В-третьих, главный здесь все-таки Яго. Поэтому проще всего предположить, что весь сюжет разыгрывается в его голове. Отсюда не только общая фантасмагория, но и многочисленные повторы с вариациями одной и той же сцены: Яго-режиссер фантазирует, как лучше ее исполнить. Женщины в его мире, очевидно, имеют лишь прикладное, инструментальное значение (как орудие мести мавру), поэтому мало различимы, а ближе к финалу и вовсе сливаются, произнося один монолог на троих. Эмилия (Лика Нифонтова) и Бьянка (Марина Дровосекова) индивидуализированы чуть больше, а Дездемона (Марьяна Спивак), постоянно меняющая парики, — чистая абстракция, обретающая лицо лишь в момент смерти, когда Отелло мажет ее черной краской. До этого такую же процедуру над ним самим производит Яго — в момент, когда окончательно убеждает мавра в измене жены. А в самом начале Денис Суханов мажет себе лицо перед зеркалом — и оставляет черный отпечаток на стекле. Черная маска — из тех немногих образов, что проходят через весь спектакль, остальной образный ряд по большей части хаотичен, зритель должен постоянно гадать, что бы это значило.
Иногда это значит, что Шишкин и Бутусов придумали красивую картинку: во втором действии есть сновидческая сцена в духе Роберта Уилсона. Цитатность, смешение всего со всем — важные свойства бутусовской режиссуры, но ее родство с языком современной поп-культуры не только в стилистической всеядности (а также искреннем пристрастии к кичу). Гораздо важнее заложенный в этом театральном языке сантимент. Удивив зрителя, Бутусов в итоге обязан его растрогать. Перед финальным убийством Отелло — Суханов бродит по сцене, заваленной пустыми картонными коробками от мебели, и находит в одной из них игрушечную собачку, механически поющую: «Если ты счастлив и знаешь об этом, хлопни в ладоши!» — тут всякое сердце дрогнет и глаз прольет слезу. Можно поставить с ног на голову отдельные сцены и весь сюжет, но нельзя лишать публику простых эмоций, которых она ждет от шоу, — такова логика театра-развлечения, которому целиком принадлежит и «Отелло». А его добавленная стоимость в том, что, продравшись сквозь огород метафор к чистому озерцу душевного переживания, зритель не только чувствует облегчение, но и радуется собственной способности оценить эстетическую тонкость. То есть уходит из театра и отдохнувшим, и польщенным.

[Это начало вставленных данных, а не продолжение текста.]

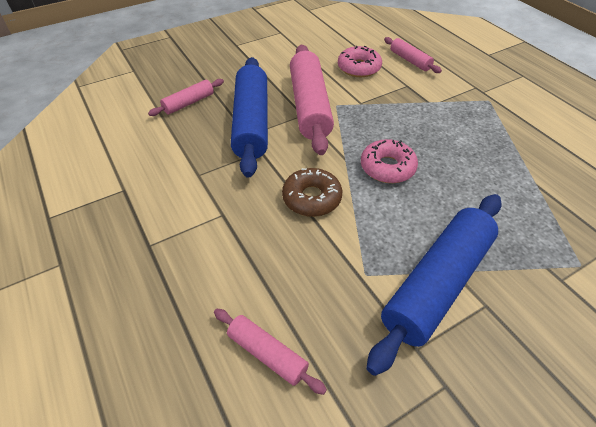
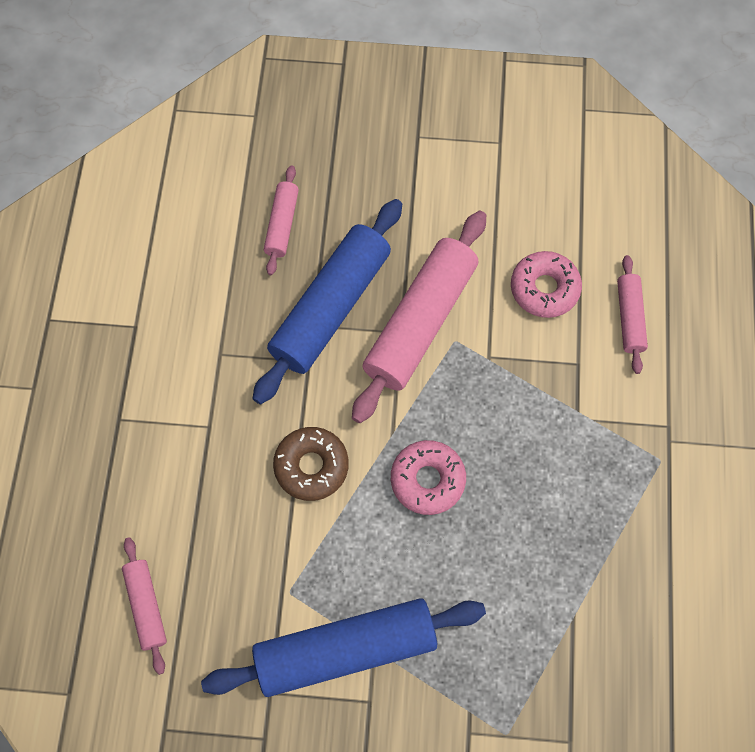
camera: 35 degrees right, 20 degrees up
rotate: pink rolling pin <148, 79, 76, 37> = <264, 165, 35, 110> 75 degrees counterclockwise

В развлечении нет ничего дурного, особенно для «Сатирикона», нашедшего в Юрии Бутусове идеального режиссера. Но художественные смыслы возникают в других плоскостях. Например, там, где хрестоматийный текст или сюжет обнаруживает новые связи с реальностью и ее восприятием. Сообщает что-то о свойствах времени и места, в которых мы живем. «Отелло» отчасти дает нам и такую информацию: его всеядность, калейдоскопичность и чрезмерность — наглядный пример инфляции образов в сегодняшнем мире. Но даже и этот вполне скромный смысл в спектакле Бутусова — побочный продукт, возникающий случайно, просто в силу режиссерского темперамента и особенностей творческого метаболизма. Кстати, не верьте программке, обещающей, что спектакль идет три часа. Как минимум четыре. В три бездна смыслов пока не умещается никак.